■ Your assignment
Word for word, transcribe the data below from the line with "457,451 L 474,453" to the line with "702,464 L 773,472", keeping both of those lines.
[Opening Exercise data section]
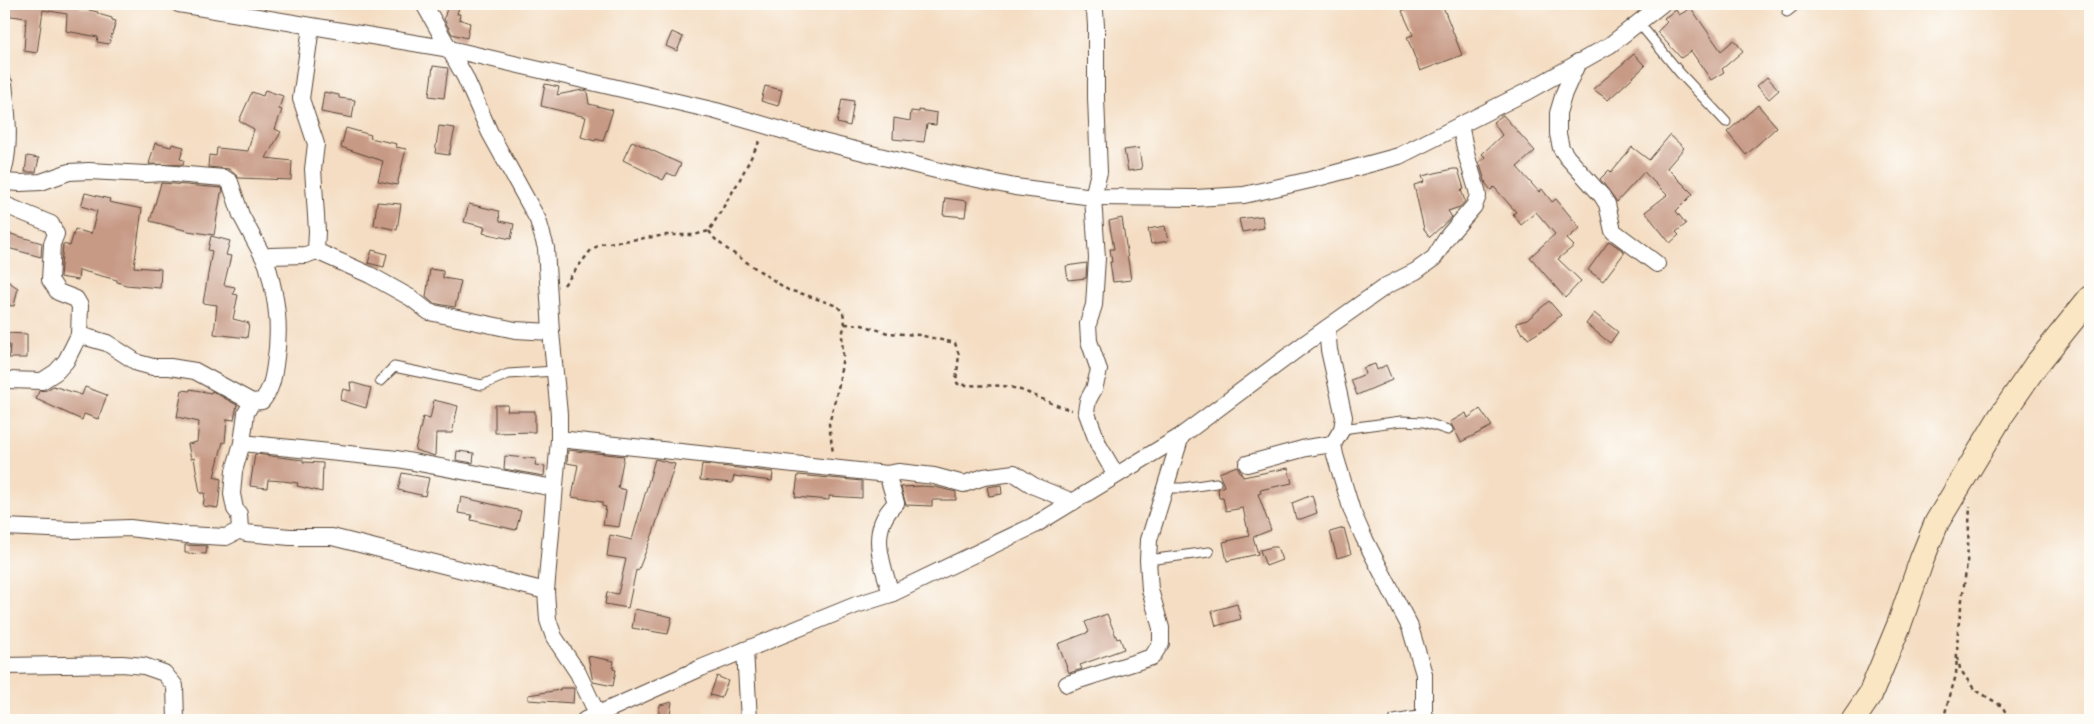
<svg xmlns="http://www.w3.org/2000/svg" width="2094" height="724" font-family="'Sorts Mill Goudy',serif">
<style>
.building{fill:#c79a85}
.lines{fill:none;stroke-linecap:round;stroke-linejoin:round}
.lane-casing{stroke:#574537;stroke-width:11}
.street-casing{stroke:#574537;stroke-width:18}
.secondary-casing{stroke:#574537;stroke-width:26}
.path{stroke:#574537;stroke-width:2.5;stroke-dasharray:4 4;stroke-linecap:butt}
.lane{stroke:#fff;stroke-width:9}
.street{stroke:#fff;stroke-width:16}
.secondary{stroke:#fbe6c3;stroke-width:24}
</style>
<rect width="100%" height="100%" fill="#fdfcf7"/>
<filter id="ink" filterUnits="userSpaceOnUse"><feTurbulence type="fractalNoise" baseFrequency=".02" numOctaves="2"/><feDisplacementMap in="SourceGraphic" scale="10" xChannelSelector="R" yChannelSelector="G"/><feConvolveMatrix kernelMatrix="1 2 1 2 8 2 1 2 1" color-interpolation-filters="sRGB"/></filter>
<filter id="wash" filterUnits="userSpaceOnUse"><feTurbulence type="fractalNoise" baseFrequency=".0096" numOctaves="4" result="noise"/><feDisplacementMap in="SourceGraphic" scale="20" xChannelSelector="R" yChannelSelector="G"/><feGaussianBlur stdDeviation="1.12" result="paint"/><feColorMatrix in="noise" values="0 0 0 0 0 0 0 0 0 0 0 0 0 0 0 0 0 1.4 0 .05"/><feComposite in="paint" operator="in"/></filter>
<g filter="url(#wash)">
<rect width="100%" height="100%" fill="#f4ddc2"/>
<g id="blocks">
<!-- building -->
<g class="building">
<path d="M 4,4 L 80,4 L 79,8 L 98,12 L 98,14 L 112,18 L 112,20 L 116,21 L 109,44 L 97,42 L 98,37 L 66,31 L 67,14 L 43,10 L 37,53 L 24,51 L 26,18 L 4,15 Z"/>
<path d="M 448,4 L 460,4 L 457,14 L 460,14 L 459,19 L 470,23 L 467,38 L 452,34 L 444,19 Z"/>
<path d="M 1407,4 L 1442,4 L 1462,55 L 1420,71 L 1407,37 L 1413,35 L 1402,11 L 1408,8 Z"/>
<path d="M 1691,8 L 1721,51 L 1734,40 L 1743,51 L 1722,69 L 1724,72 L 1711,80 L 1691,51 L 1681,58 L 1657,32 L 1667,22 L 1664,18 L 1676,10 L 1679,15 Z"/>
<path d="M 672,32 L 683,37 L 677,51 L 666,46 Z"/>
<path d="M 1634,54 L 1645,66 L 1608,100 L 1593,89 Z"/>
<path d="M 433,66 L 448,68 L 444,98 L 429,96 Z"/>
<path d="M 1767,77 L 1779,90 L 1769,99 L 1757,86 Z"/>
<path d="M 545,84 L 559,87 L 557,95 L 582,90 L 587,91 L 589,104 L 613,110 L 603,141 L 596,139 L 595,141 L 581,137 L 586,117 L 541,106 Z"/>
<path d="M 765,86 L 782,90 L 778,106 L 761,101 Z"/>
<path d="M 265,90 L 283,96 L 279,109 L 282,110 L 275,129 L 281,132 L 266,158 L 292,161 L 291,180 L 239,178 L 229,169 L 208,167 L 209,155 L 216,156 L 217,148 L 248,151 L 254,129 L 239,121 L 252,92 L 263,96 Z"/>
<path d="M 324,92 L 339,95 L 339,98 L 355,100 L 352,118 L 321,112 Z"/>
<path d="M 842,99 L 854,101 L 850,126 L 837,123 Z"/>
<path d="M 1758,105 L 1777,127 L 1746,155 L 1727,132 Z"/>
<path d="M 919,110 L 937,113 L 936,125 L 927,124 L 924,142 L 893,139 L 894,118 L 910,121 L 911,111 L 919,112 Z"/>
<path d="M 1503,115 L 1535,151 L 1517,167 L 1539,192 L 1542,189 L 1552,202 L 1556,199 L 1580,228 L 1567,239 L 1574,246 L 1558,259 L 1581,281 L 1565,298 L 1530,257 L 1555,234 L 1536,212 L 1521,225 L 1513,214 L 1516,212 L 1494,187 L 1491,190 L 1486,184 L 1479,162 L 1486,158 L 1482,154 L 1502,135 L 1493,122 Z"/>
<path d="M 439,126 L 455,128 L 449,155 L 435,153 Z"/>
<path d="M 346,128 L 371,135 L 370,138 L 397,144 L 396,147 L 406,149 L 397,185 L 378,181 L 383,161 L 341,147 Z"/>
<path d="M 1670,135 L 1684,148 L 1667,168 L 1693,194 L 1676,211 L 1686,224 L 1676,232 L 1679,235 L 1670,243 L 1645,212 L 1667,195 L 1644,172 L 1617,202 L 1600,179 L 1609,170 L 1611,172 L 1632,147 L 1649,160 Z"/>
<path d="M 632,141 L 681,164 L 675,176 L 667,173 L 663,180 L 623,160 Z"/>
<path d="M 155,143 L 171,147 L 172,144 L 184,147 L 180,159 L 184,160 L 183,165 L 149,164 Z"/>
<path d="M 1139,148 L 1142,169 L 1128,171 L 1124,150 Z"/>
<path d="M 27,156 L 39,158 L 36,172 L 25,172 Z"/>
<path d="M 1453,169 L 1458,169 L 1464,189 L 1461,190 L 1465,201 L 1460,207 L 1448,211 L 1452,217 L 1430,237 L 1424,229 L 1414,185 L 1424,182 L 1422,176 Z"/>
<path d="M 161,183 L 222,188 L 223,192 L 221,193 L 214,235 L 188,231 L 150,221 Z"/>
<path d="M 85,193 L 110,199 L 109,202 L 142,209 L 134,267 L 161,269 L 160,288 L 126,285 L 117,282 L 117,280 L 79,270 L 78,280 L 60,277 L 63,244 L 70,246 L 75,229 L 91,234 L 97,211 L 81,206 Z"/>
<path d="M 945,198 L 967,201 L 965,217 L 943,215 Z"/>
<path d="M 377,202 L 401,204 L 397,230 L 374,225 Z"/>
<path d="M 469,204 L 499,211 L 500,221 L 514,224 L 511,239 L 483,233 L 485,227 L 464,222 Z"/>
<path d="M 1262,216 L 1264,228 L 1242,232 L 1239,219 Z"/>
<path d="M 1122,218 L 1131,280 L 1113,282 L 1110,262 L 1112,262 L 1110,249 L 1114,249 L 1109,221 Z"/>
<path d="M 1165,226 L 1168,241 L 1151,244 L 1148,229 Z"/>
<path d="M 4,232 L 42,243 L 41,257 L 4,247 Z"/>
<path d="M 211,236 L 230,241 L 226,255 L 231,256 L 224,285 L 235,287 L 233,294 L 238,295 L 233,319 L 249,323 L 247,338 L 214,334 L 217,305 L 203,303 L 212,251 L 208,250 Z"/>
<path d="M 1609,241 L 1625,252 L 1603,281 L 1588,270 Z"/>
<path d="M 372,250 L 387,254 L 384,267 L 368,263 Z"/>
<path d="M 1087,263 L 1086,278 L 1068,280 L 1066,266 Z"/>
<path d="M 430,269 L 443,271 L 443,278 L 461,281 L 455,307 L 433,303 L 426,297 Z"/>
<path d="M 4,279 L 18,288 L 14,306 L 4,305 Z"/>
<path d="M 1549,301 L 1561,315 L 1546,328 L 1528,339 L 1524,333 L 1522,334 L 1516,323 L 1527,320 Z"/>
<path d="M 1594,313 L 1618,332 L 1610,343 L 1586,324 Z"/>
<path d="M 4,333 L 27,334 L 27,358 L 9,358 L 10,345 L 4,344 Z"/>
<path d="M 1375,364 L 1377,370 L 1386,365 L 1392,380 L 1357,395 L 1351,380 L 1365,374 L 1363,368 Z"/>
<path d="M 350,382 L 371,388 L 366,408 L 340,400 L 343,389 L 351,391 Z"/>
<path d="M 53,386 L 82,395 L 85,387 L 107,395 L 98,419 L 84,414 L 82,420 L 36,399 L 39,391 L 47,390 Z"/>
<path d="M 190,389 L 211,393 L 212,391 L 237,405 L 234,420 L 227,419 L 225,443 L 223,442 L 214,477 L 221,479 L 218,508 L 203,506 L 205,493 L 200,493 L 194,458 L 191,459 L 188,444 L 197,442 L 199,422 L 177,417 L 182,390 L 190,391 Z"/>
<path d="M 434,400 L 458,406 L 452,433 L 436,433 L 435,456 L 415,450 L 423,417 L 430,419 Z"/>
<path d="M 495,405 L 508,405 L 507,411 L 535,411 L 535,432 L 495,433 Z"/>
<path d="M 1480,409 L 1492,426 L 1461,442 L 1450,422 L 1466,413 L 1468,418 Z"/>
<path d="M 568,450 L 624,456 L 618,488 L 626,490 L 619,527 L 603,525 L 606,507 L 602,506 L 602,502 L 572,497 L 578,465 L 567,463 Z"/>
<path d="M 457,451 L 474,453 L 473,463 L 456,460 Z"/>
<path d="M 255,454 L 303,460 L 303,462 L 323,463 L 322,492 L 297,486 L 298,483 L 283,481 L 268,480 L 267,488 L 250,486 Z"/>
<path d="M 505,456 L 536,459 L 535,465 L 545,466 L 544,476 L 504,469 Z"/>
<path d="M 655,459 L 675,464 L 653,533 L 638,571 L 636,570 L 628,608 L 605,604 L 607,592 L 618,594 L 626,559 L 607,556 L 610,535 L 632,540 Z"/>
<path d="M 702,464 L 773,472 L 772,481 L 734,476 L 732,483 L 700,480 Z"/>
<path d="M 1237,466 L 1243,477 L 1288,468 L 1292,483 L 1260,490 L 1261,493 L 1258,494 L 1271,530 L 1253,537 L 1258,554 L 1227,561 L 1223,542 L 1249,536 L 1243,508 L 1226,511 L 1223,498 L 1219,498 L 1218,489 L 1224,486 L 1219,473 Z"/>
<path d="M 402,473 L 429,478 L 425,496 L 398,490 Z"/>
<path d="M 798,475 L 862,481 L 862,498 L 829,496 L 829,500 L 795,497 Z"/>
<path d="M 1001,485 L 1002,494 L 989,496 L 987,487 Z"/>
<path d="M 923,486 L 935,487 L 956,492 L 956,500 L 932,500 L 932,506 L 906,505 L 901,487 Z"/>
<path d="M 1312,495 L 1317,513 L 1301,519 L 1296,519 L 1292,503 Z"/>
<path d="M 461,497 L 521,511 L 516,530 L 471,520 L 472,515 L 458,513 Z"/>
<path d="M 1344,528 L 1351,554 L 1337,558 L 1330,532 Z"/>
<path d="M 185,545 L 207,546 L 206,554 L 185,553 Z"/>
<path d="M 1272,547 L 1277,547 L 1282,560 L 1266,566 L 1260,550 Z"/>
<path d="M 1237,604 L 1241,619 L 1216,626 L 1212,611 Z"/>
<path d="M 635,609 L 672,617 L 668,634 L 632,628 Z"/>
<path d="M 1107,614 L 1117,639 L 1120,638 L 1124,649 L 1080,665 L 1082,669 L 1069,673 L 1058,644 L 1089,632 L 1085,622 Z"/>
<path d="M 588,656 L 614,661 L 613,669 L 616,670 L 613,686 L 593,682 Z"/>
<path d="M 717,676 L 728,681 L 721,698 L 710,695 Z"/>
<path d="M 560,688 L 574,688 L 573,703 L 528,700 L 528,695 L 560,690 Z"/>
<path d="M 672,702 L 669,720 L 658,717 L 660,705 Z"/>
</g>
</g>
</g>
<g filter="url(#ink)">
<use href="#blocks" fill-opacity="0" stroke="#574537" stroke-width="1"/>
<g class="lines">
<!-- lane casing -->
<g class="lane-casing">
<g id="lane">
<path d="M 1787,12 L 1797,4"/>
<path d="M 1639,23 L 1680,73 L 1726,122"/>
<path d="M 380,381 L 394,367 L 482,385 L 508,374 L 555,371"/>
<path d="M 1342,429 L 1401,421 L 1424,422 L 1448,430"/>
<path d="M 1165,488 L 1183,488 L 1216,483"/>
<path d="M 1148,560 L 1209,552"/>
<path d="M 1394,720 L 1424,715"/>
</g>
</g>
<!-- street casing -->
<g class="street-casing">
<g id="street">
<path d="M 179,4 L 450,49 L 716,111 L 823,142 L 944,172 L 1015,187 L 1093,197 L 1196,198 L 1244,195 L 1310,180 L 1399,156 L 1528,91 L 1610,45 L 1662,4"/>
<path d="M 424,4 L 465,77 L 490,133 L 538,220 L 546,248 L 551,332 L 559,414 L 559,439 L 546,591 L 548,620 L 554,637 L 578,673 L 600,720"/>
<path d="M 1089,4 L 1095,11 L 1096,26 L 1096,98 L 1099,172 L 1093,197 L 1097,258 L 1094,305 L 1088,324 L 1089,341 L 1099,370 L 1094,389 L 1088,400 L 1086,411 L 1099,446 L 1116,475"/>
<path d="M 1578,62 L 1564,93 L 1558,113 L 1558,134 L 1561,148 L 1567,157 L 1602,196 L 1607,204 L 1613,231 L 1657,264"/>
<path d="M 4,83 C 7,112 11,140 4,169"/>
<path d="M 4,182 L 20,183 L 41,182 L 69,172 L 89,171 L 146,174 L 163,173 L 224,178 L 230,182 L 241,215 L 267,264"/>
<path d="M 4,203 L 5,205 L 51,224 L 56,234 L 52,244 L 50,280 L 58,292 L 76,299 L 80,306 L 79,335 L 66,361 L 56,372 L 42,381 L 8,380"/>
<path d="M 316,251 L 370,275 L 411,298 L 429,312 L 515,330 L 551,332"/>
<path d="M 1327,328 L 1329,350 L 1344,417 L 1342,429 L 1333,444 L 1335,455 L 1352,511 L 1363,536 L 1410,627 L 1424,674 L 1424,715 L 1428,720"/>
<path d="M 79,335 L 107,343 L 138,363 L 153,367 L 170,367 L 195,371 L 252,402"/>
<path d="M 559,439 L 887,474 L 899,472 L 934,476 L 964,484 L 984,477 L 1014,473 L 1034,486 L 1073,502"/>
<path d="M 242,443 L 397,459 L 554,488"/>
<path d="M 1247,464 L 1306,448 L 1333,444"/>
<path d="M 887,474 L 896,503 C 867,530 882,562 891,594"/>
<path d="M 4,527 L 73,530 L 130,528 L 187,535 L 226,537 L 240,530 L 246,533 L 290,537 L 332,537 L 546,591"/>
<path d="M 240,530 L 239,514 L 235,509 L 232,494 L 234,471 L 242,443 L 246,413 L 252,402 L 262,401 C 271,390 273,379 275,365 C 281,327 277,300 267,264 L 270,256 L 306,255 L 316,251 L 317,231 L 313,169 L 316,144 L 301,99 L 311,27"/>
<path d="M 745,650 L 749,720"/>
<path d="M 4,666 L 122,664 L 144,666 L 164,673 L 175,686 L 176,720"/>
<path d="M 1067,684 L 1152,657 L 1161,643 L 1161,628 L 1150,590 L 1148,560 L 1149,540 L 1181,436"/>
<path d="M 585,720 L 701,668 L 856,605 L 891,594 L 1033,526 L 1181,436 L 1307,342 L 1386,286 L 1416,271 L 1434,258 L 1448,236 L 1474,206 L 1478,196 L 1477,190 L 1467,157 L 1460,125"/>
</g>
</g>
<!-- secondary casing -->
<g class="secondary-casing">
<path id="secondary" d="M 1853,720 L 1870,695 L 1899,625 L 1922,559 L 1937,522 L 2001,416 L 2036,365 L 2090,298"/>
</g>
<!-- path -->
<g class="path">
<path d="M 709,231 L 715,239 L 727,249 L 788,290 L 803,294 L 837,306 L 843,312 L 845,324 L 842,335 L 843,355 L 839,384 L 829,424 L 833,453"/>
<path d="M 564,285 L 591,250 L 601,244 L 667,235 L 694,235 L 709,231 L 739,181 L 760,140"/>
<path d="M 845,324 L 862,325 L 888,333 L 919,335 L 955,343 L 959,355 L 956,381 L 958,384 C 975,387 993,384 1010,387 C 1032,392 1050,405 1072,410"/>
<path d="M 1958,657 L 1960,669 L 1974,689 L 2002,706 L 2010,720"/>
<path d="M 1943,720 L 1956,675 L 1958,629 L 1967,563 L 1970,506"/>
</g>
<!-- lane -->
<use href="#lane" class="lane"/>
<!-- street -->
<use href="#street" class="street"/>
<!-- secondary -->
<use href="#secondary" class="secondary"/>
</g>
</g>
<!-- margin -->
<rect width="2094" height="724" fill="none" stroke="#fdfcf7" stroke-width="20"/>
</svg>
[Closing Exercise data section]
■ Answer to this exercise
<path d="M 457,451 L 474,453 L 473,463 L 456,460 Z"/>
<path d="M 255,454 L 303,460 L 303,462 L 323,463 L 322,492 L 297,486 L 298,483 L 283,481 L 268,480 L 267,488 L 250,486 Z"/>
<path d="M 505,456 L 536,459 L 535,465 L 545,466 L 544,476 L 504,469 Z"/>
<path d="M 655,459 L 675,464 L 653,533 L 638,571 L 636,570 L 628,608 L 605,604 L 607,592 L 618,594 L 626,559 L 607,556 L 610,535 L 632,540 Z"/>
<path d="M 702,464 L 773,472 L 772,481 L 734,476 L 732,483 L 700,480 Z"/>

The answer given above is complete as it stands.